** BEGIN INPUT ROWS **
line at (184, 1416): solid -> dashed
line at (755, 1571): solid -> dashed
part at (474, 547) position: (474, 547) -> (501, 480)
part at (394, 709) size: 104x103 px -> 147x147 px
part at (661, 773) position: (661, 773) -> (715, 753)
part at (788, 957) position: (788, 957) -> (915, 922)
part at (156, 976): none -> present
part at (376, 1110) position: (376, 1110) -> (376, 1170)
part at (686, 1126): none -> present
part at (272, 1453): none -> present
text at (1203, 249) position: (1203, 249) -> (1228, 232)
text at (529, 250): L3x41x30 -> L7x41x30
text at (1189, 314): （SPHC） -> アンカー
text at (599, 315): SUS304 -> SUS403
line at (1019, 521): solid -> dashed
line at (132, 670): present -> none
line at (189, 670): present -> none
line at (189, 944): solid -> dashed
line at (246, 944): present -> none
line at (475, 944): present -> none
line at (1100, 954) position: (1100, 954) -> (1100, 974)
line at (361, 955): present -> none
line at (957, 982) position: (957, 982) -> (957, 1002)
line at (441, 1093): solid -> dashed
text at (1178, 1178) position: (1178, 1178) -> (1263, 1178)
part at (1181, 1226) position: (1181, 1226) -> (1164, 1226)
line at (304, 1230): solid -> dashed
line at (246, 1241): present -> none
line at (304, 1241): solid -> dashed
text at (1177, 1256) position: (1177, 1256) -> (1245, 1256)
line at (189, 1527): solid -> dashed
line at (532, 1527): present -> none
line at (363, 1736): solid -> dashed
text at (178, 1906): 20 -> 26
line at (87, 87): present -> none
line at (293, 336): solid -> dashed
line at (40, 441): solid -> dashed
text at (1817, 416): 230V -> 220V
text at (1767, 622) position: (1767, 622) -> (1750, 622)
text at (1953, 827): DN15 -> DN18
** END INPUT ROWS **
**YOUR INSTRUCTIONS:** Please write out the entries above again, substituting "broken" for each occurrence of "dashed" and leaving everything else unchanged.

**THE ANSWER:**
line at (184, 1416): solid -> broken
line at (755, 1571): solid -> broken
part at (474, 547) position: (474, 547) -> (501, 480)
part at (394, 709) size: 104x103 px -> 147x147 px
part at (661, 773) position: (661, 773) -> (715, 753)
part at (788, 957) position: (788, 957) -> (915, 922)
part at (156, 976): none -> present
part at (376, 1110) position: (376, 1110) -> (376, 1170)
part at (686, 1126): none -> present
part at (272, 1453): none -> present
text at (1203, 249) position: (1203, 249) -> (1228, 232)
text at (529, 250): L3x41x30 -> L7x41x30
text at (1189, 314): （SPHC） -> アンカー
text at (599, 315): SUS304 -> SUS403
line at (1019, 521): solid -> broken
line at (132, 670): present -> none
line at (189, 670): present -> none
line at (189, 944): solid -> broken
line at (246, 944): present -> none
line at (475, 944): present -> none
line at (1100, 954) position: (1100, 954) -> (1100, 974)
line at (361, 955): present -> none
line at (957, 982) position: (957, 982) -> (957, 1002)
line at (441, 1093): solid -> broken
text at (1178, 1178) position: (1178, 1178) -> (1263, 1178)
part at (1181, 1226) position: (1181, 1226) -> (1164, 1226)
line at (304, 1230): solid -> broken
line at (246, 1241): present -> none
line at (304, 1241): solid -> broken
text at (1177, 1256) position: (1177, 1256) -> (1245, 1256)
line at (189, 1527): solid -> broken
line at (532, 1527): present -> none
line at (363, 1736): solid -> broken
text at (178, 1906): 20 -> 26
line at (87, 87): present -> none
line at (293, 336): solid -> broken
line at (40, 441): solid -> broken
text at (1817, 416): 230V -> 220V
text at (1767, 622) position: (1767, 622) -> (1750, 622)
text at (1953, 827): DN15 -> DN18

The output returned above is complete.